The invitation went out to the evangelist. Before long these same businessmen were erecting a large tabernacle of raw pine. For eleven weeks, beginning in September 1934, the meetings were each night.

Billy was now sixteen and just beginning his senior year in high school. Two of the first verses I ever had Billy commit to memory were, “Trust in the Lord with all thine heart; and lean not unto thine own understanding. In all thy ways acknowledge him, and he shall direct thy paths” (Prov. 3:5-6, KJV). Now those verses were to become meaningful in his young heart.

Vernon Patterson, one of the men who led the meeting in our pasture, had prayed very pointedly that “out of Charlotte the Lord would raise up someone to preach the gospel to the ends of the earth.” God answered that prayer and chose to do so by putting Billy under conviction and sending him forward to walk that sawdust aisle and trust in the Lord with all his heart.
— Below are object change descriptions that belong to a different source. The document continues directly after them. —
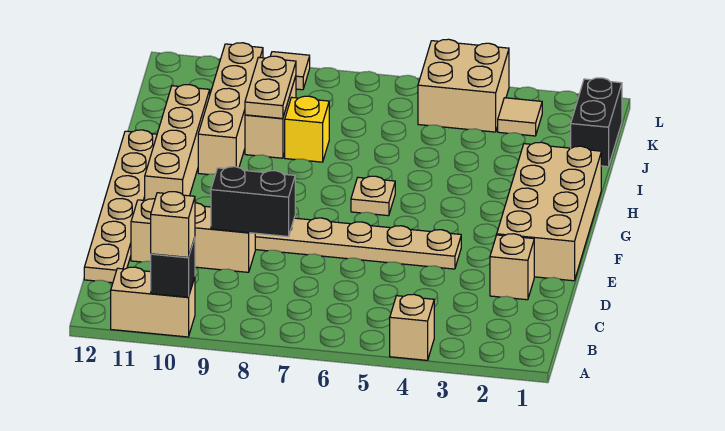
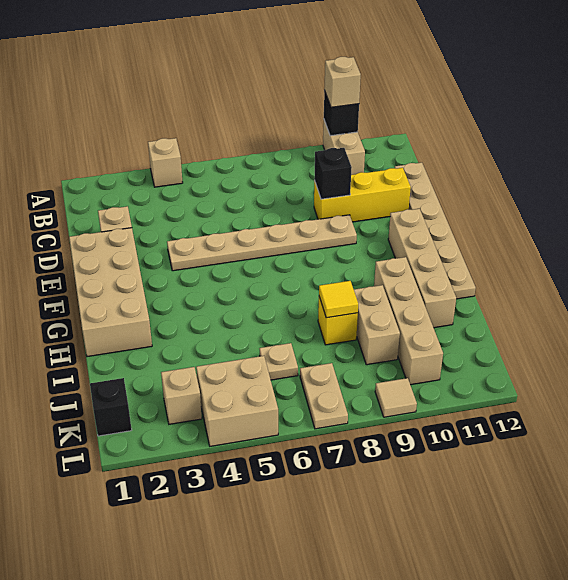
tan brick A10:A11 level 1 -> tan brick A10:B10 level 1
black brick D8:D9 level 2 -> black brick D9 level 2
tan brick D9:D11 level 1 -> yellow brick D9:D11 level 1
tan plate G6 level 1 -> tan plate J6 level 1
none -> yellow tile I8 level 2
tan plate I9:J9 level 2 -> tan plate K7:L7 level 1
black brick J1:K1 level 1 -> black brick K1 level 1
tan tile K3 level 1 -> tan brick K3 level 1

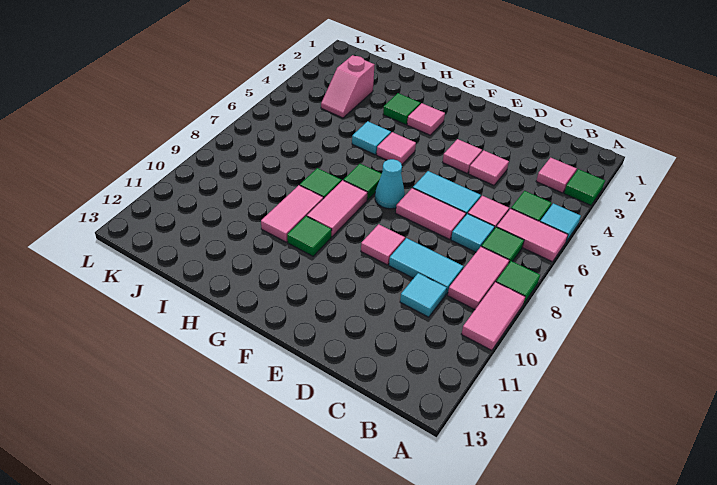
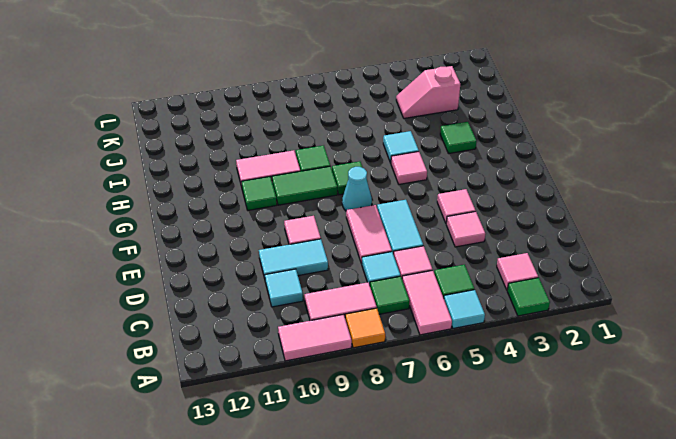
green tile A8 level 1 -> orange tile A8 level 1
cyan tile C9:D9 level 1 -> cyan tile D9:D10 level 1
pink tile G3 level 1 -> none
pink tile G8:G9 level 1 -> green tile G8:G9 level 1

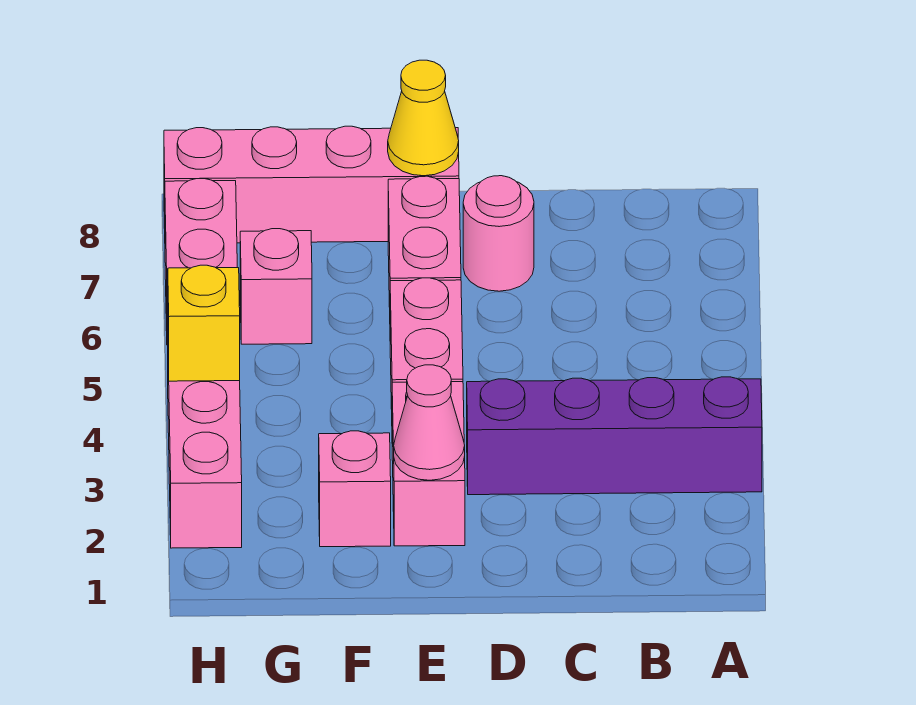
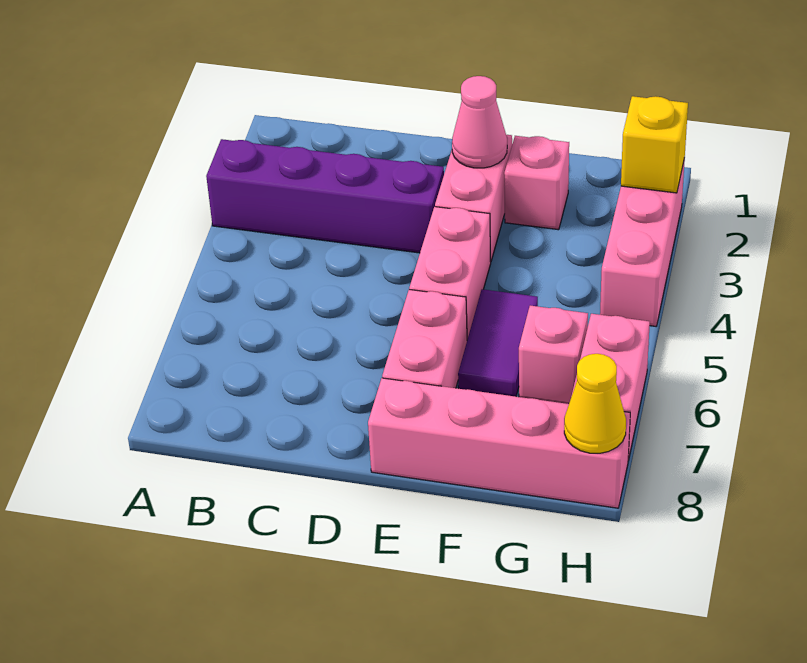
pink round brick D7 level 1 -> none
yellow cone E8 level 2 -> yellow cone H8 level 2
none -> purple tile F5:F6 level 1
yellow brick H4 level 2 -> yellow brick H2 level 2

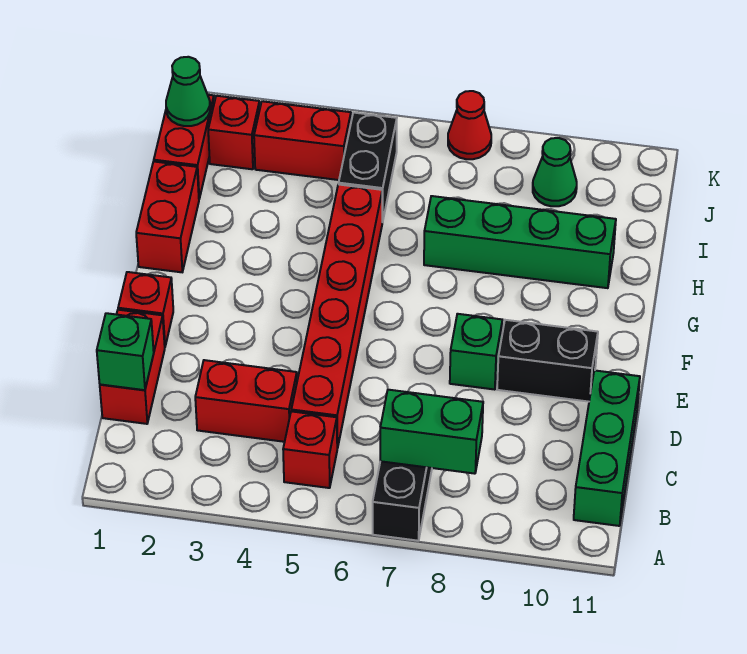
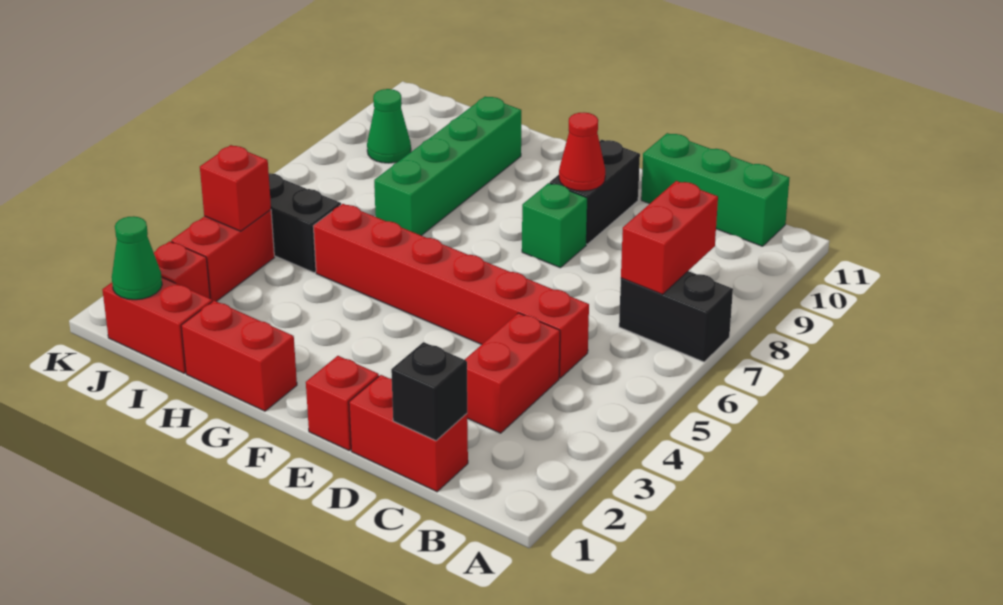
red brick B5 level 1 -> red brick J4 level 2
green brick B7:B8 level 2 -> red brick B7:B8 level 2
green brick C1 level 2 -> black brick C1 level 2
red cone K7 level 1 -> red cone E9 level 2

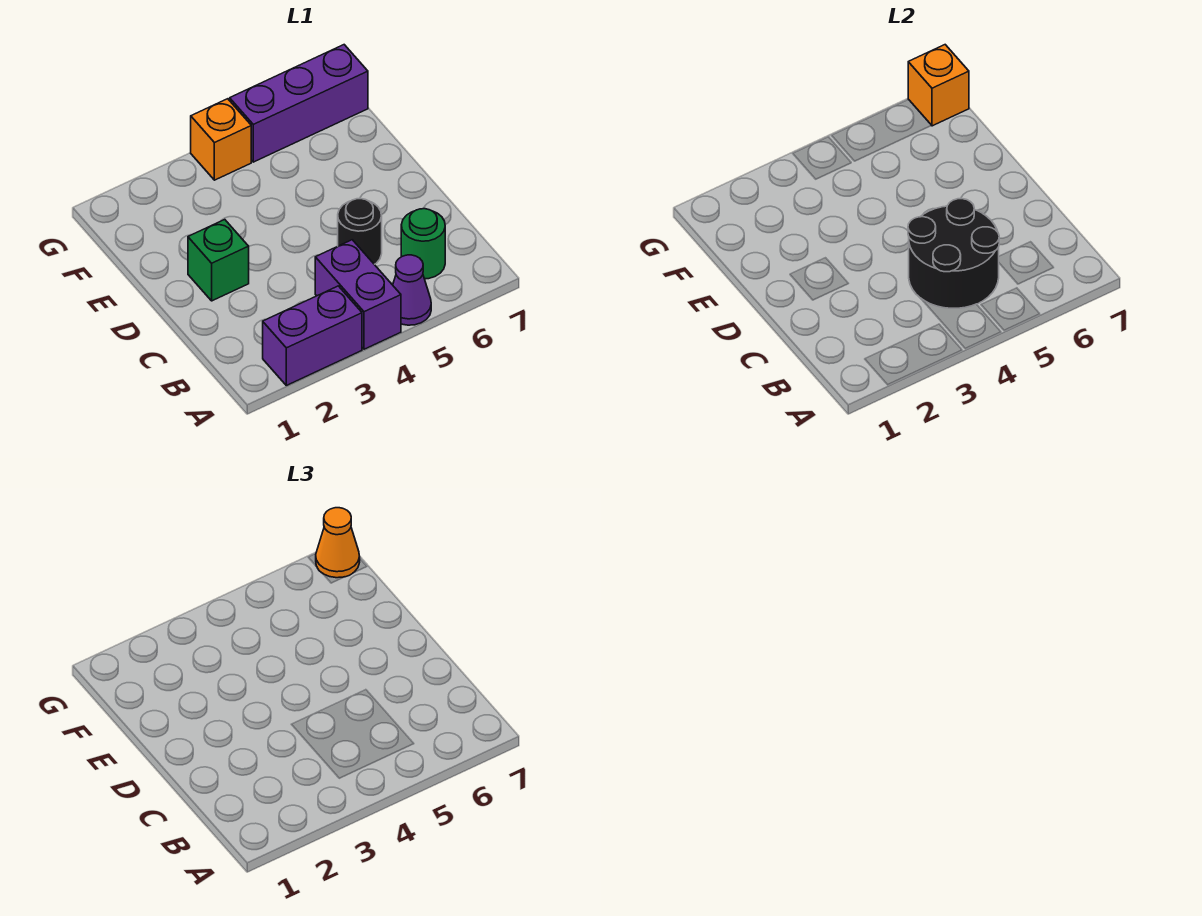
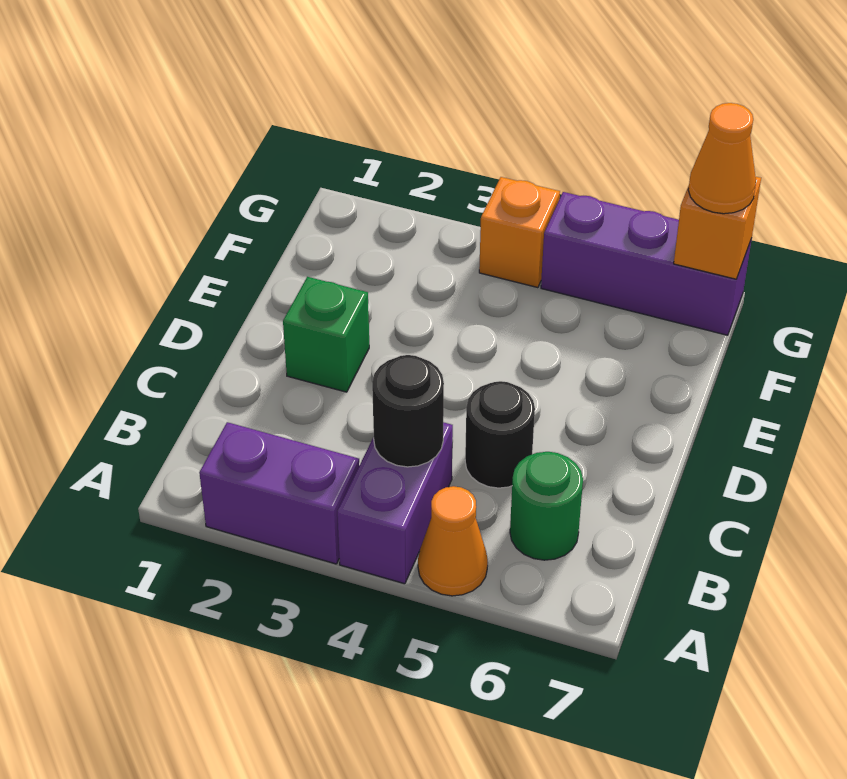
purple cone A5 level 1 -> orange cone A5 level 1
black round brick B4:C5 level 2 -> black round brick B4 level 2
Billy actually went to the meeting out of some curiosity. But God was working out His plan for Billy Frank’s life. Yes, I saw him go forward, and my mother heart was beating very fast. I was just rejoicing. I felt it was a wonderful thing to do, but my emotional experience was yet to come.

When we arrived home that night from the meeting, Billy was already home. When I came in he threw his arms around me and said, “Mother, I’m a changed boy!”

I wept tears of joy into my pillow that night. Billy’s words were to prove true. One of the verses that Billy had learned was, “For God so loved the world, that he gave his only begotten Son, that whosoever believeth in him should not perish, but have everlasting life” (John 3:16, KJV). Whether or not Billy as a sixteen-year-old fully understood all the implications of that, I do not know, but I do know that he was, as he so graphically described it, “a changed boy.”